ÉNONCÉ DU PROBLÈME => Mettez à jour le texte sur la prise de décision depuis « Pour faire face » jusqu'à « de ce processus. » inclus, en substituant « décisions ponctuelles » à « microdécisions ».

TEXTE CITÉ =>

○ ○ ○

Le monde de la prise de décision en entreprise est régi par l’incertitude et non par le risque
Il est vrai que, pour citer Voltaire, « L’incertitude est une position inconfortable. Mais la certitude est une position absurde ».
La certitude des statistiques, projetant sur l’avenir des modélisations mathématiques amène à un sentiment de confort, celui de la prise de décisions objectives.
Ainsi c’est pour éviter cet inconfort voltairien que les décideurs succombent si facilement à la double confusion de la donnée/information et du risque/incertitude.
L’exemple récent de la faillite de la plateforme immobilière Zillow du fait d’algorithmes basés sur des données mal maîtrisées et un une confiance aveugle en une intelligence artificielle censée résoudre la complexité a de nouveau démontré – comme si cela s’avérait nécessaire – que les données ne sont pas suffisantes pour gérer la « vraie vie ».
Il est nécessaire d’admettre que quand une décision est prise, une grande partie des données et de l’information dont on aurait besoin n’existent tout simplement pas.
Car la prise de décision est de l’ordre du futur et ce dernier n’est ni une projection du passé ni une continuation du présent.
Pour faire face à ces limites de l’usage de la donnée et de son exploitation, il s’agit tout d’abord de définir précisément ses objectifs.
Puis décrire une stratégie à partir des informations déjà disponibles et avec les données aisément exploitables. Une fois franchie cette première étape, il s’agit de se confronter à la réalité de manière incrémentale, au travers de microdécisions afin de collecter encore plus de données, pour de meilleures informations, réellement actionnables.
La méthode incrémentale, associée à la mise en place de cas d’usages au travers de Produits Minimum Viables est au cœur de ce processus.

○ ○ ○

DONNÉES FOURNIES =>
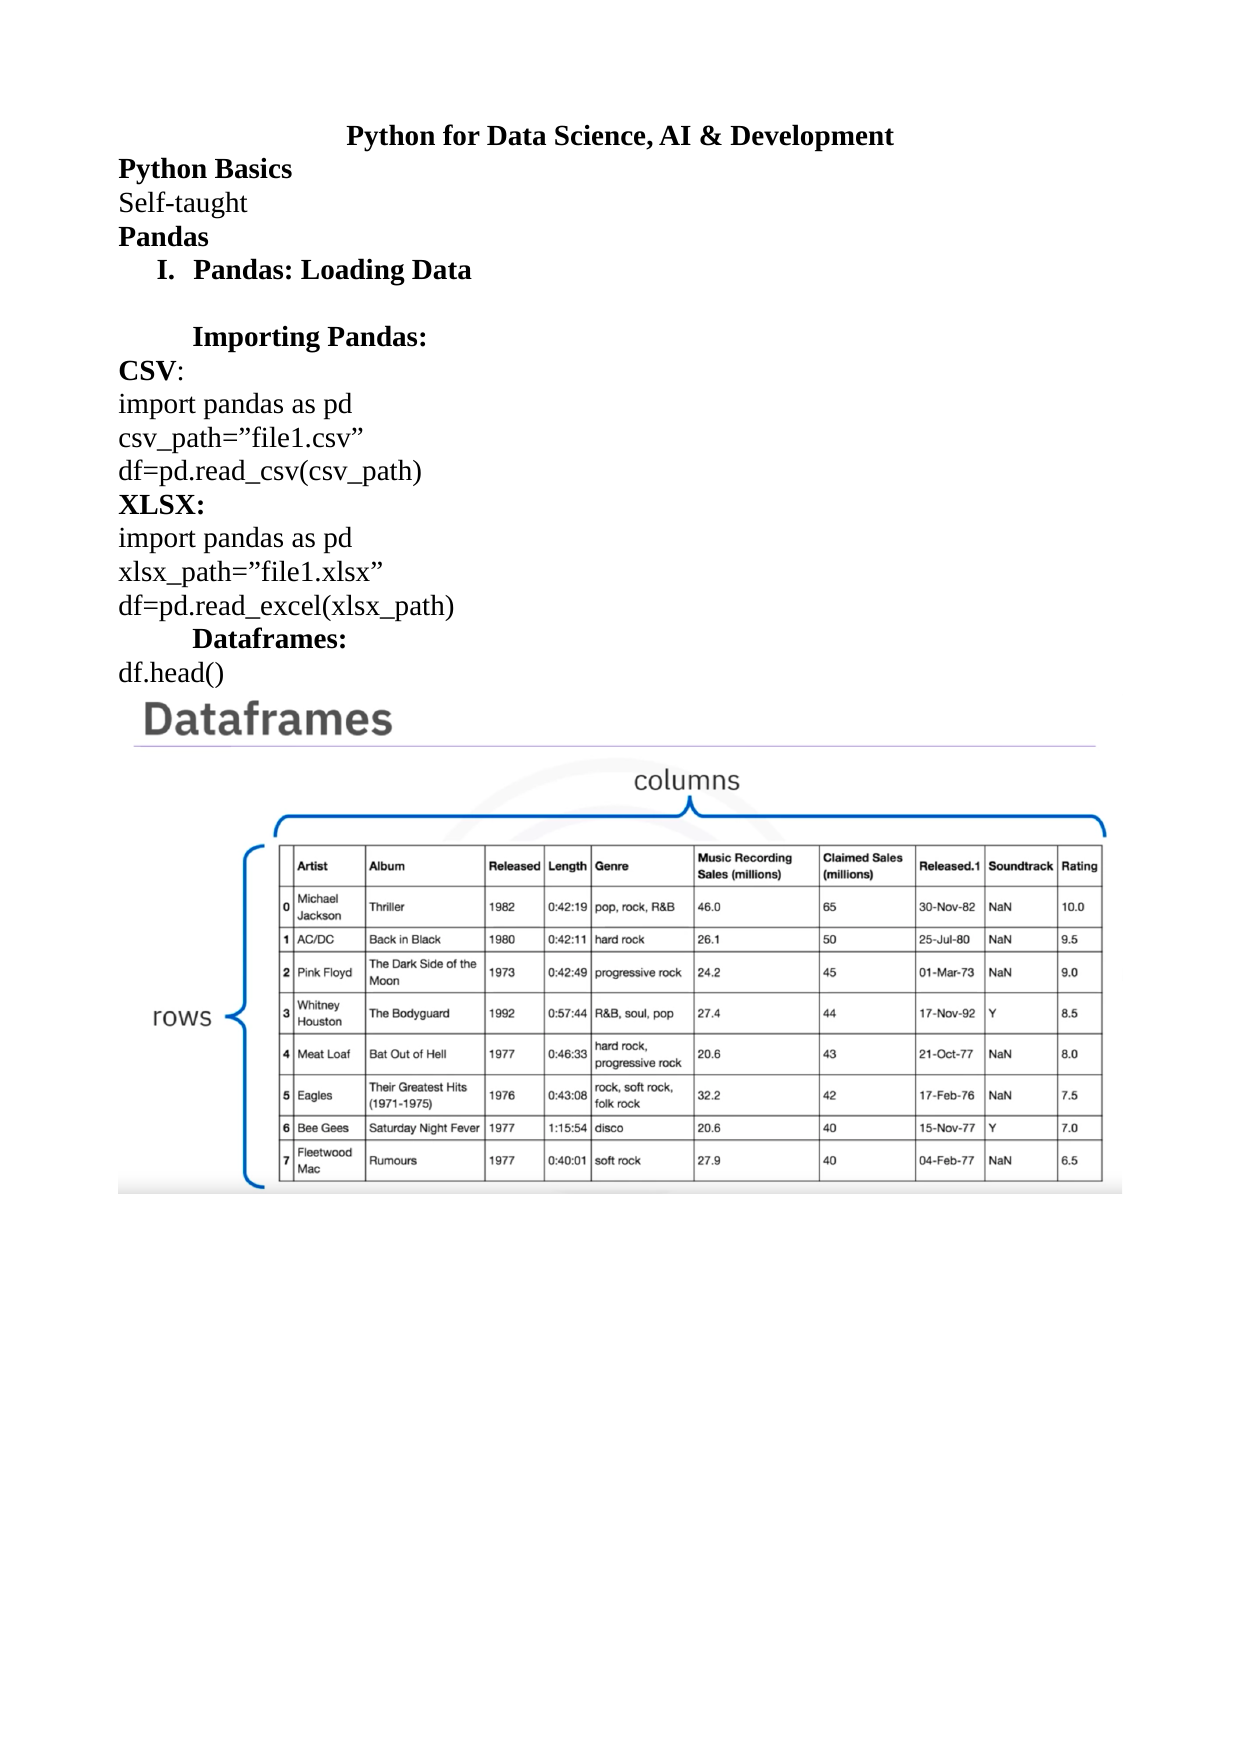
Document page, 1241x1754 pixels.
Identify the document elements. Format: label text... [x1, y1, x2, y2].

○ ○ ○

PROBLÈME RÉSOLU =>
Pour faire face à ces limites de l’usage de la donnée et de son exploitation, il s’agit tout d’abord de définir précisément ses objectifs.
Puis décrire une stratégie à partir des informations déjà disponibles et avec les données aisément exploitables. Une fois franchie cette première étape, il s’agit de se confronter à la réalité de manière incrémentale, au travers de décisions ponctuelles afin de collecter encore plus de données, pour de meilleures informations, réellement actionnables.
La méthode incrémentale, associée à la mise en place de cas d’usages au travers de Produits Minimum Viables est au cœur de ce processus.